Google AI releases ‘RecSim NG’, a “Flexible, Scalable, Differentiable Simulation of Recommender Systems”

One or two years ago, Google AI released RecSim — A Configurable Simulation Platform for Recommender Systems. Now, Martin Mladenov from Google AI announced the next generation (NG) of RecSim, i.e. RecSim NG.

RecSim NG is a powerful and flexible simulator designed to help researchers and practitioners in the field of recommender systems to model and test various scenarios and interactions. The simulator is implemented in Edward2 and TensorFlow, which are both powerful and efficient libraries for probabilistic programming, machine learning and deep learning.

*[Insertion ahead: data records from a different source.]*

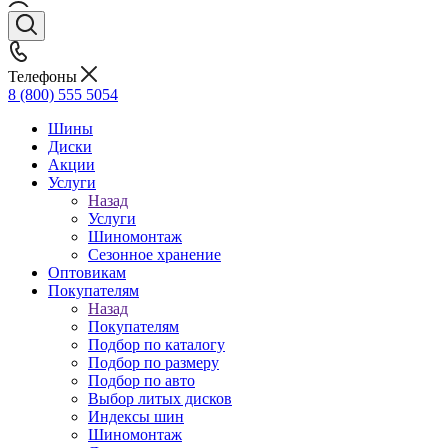
Телефоны
8 (800) 555 5054
Шины
Диски
Акции
Услуги
Назад
Услуги
Шиномонтаж
Сезонное хранение
Оптовикам
Покупателям
Назад
Покупателям
Подбор по каталогу
Подбор по размеру
Подбор по авто
Выбор литых дисков
Индексы шин
Шиномонтаж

The simulator offers a general probabilistic programming language for agent-behavior specification, which allows for modeling the behavior of various actors such as recommenders, content consumers, content producers, and advertisers in a flexible and modular way.

One of the most significant improvements of RecSim NG over its predecessor is the introduction of the story API. This API allows the simulation of scenarios where an arbitrary number of actors interact with one another, enabling the flexible modeling of entire recommender ecosystems. This is a significant improvement over the traditional isolated user-recommender interaction setting, as it allows for modeling more complex and realistic scenarios.

Another important feature of RecSim NG is the introduction of a library of behavioral building blocks. These building blocks are similar to Keras layers and allow for quickly assembling complex models by using well-known modeling primitives. The library follows the object-oriented paradigm, and it uses entity patterns to encapsulate shared parameters that govern various agent behaviors, such as user satisfaction. Additionally, the library uses templates to define large populations of agents concisely, abstracting agent individuality without duplicating invariant behaviors.

RecSim NG is not only useful for generating Monte Carlo samples, but it also enables various other forms of probabilistic reasoning. The simulator’s model can be calibrated to observed data, allowing for data-driven simulation. RecSim NG makes it easy to implement various model-learning algorithms, such as expectation-maximization (EM) and generative adversarial training. In this way, it helps to bridge the so-called “sim2real” gap, which is the challenge of achieving simulation fidelity that is close to reality.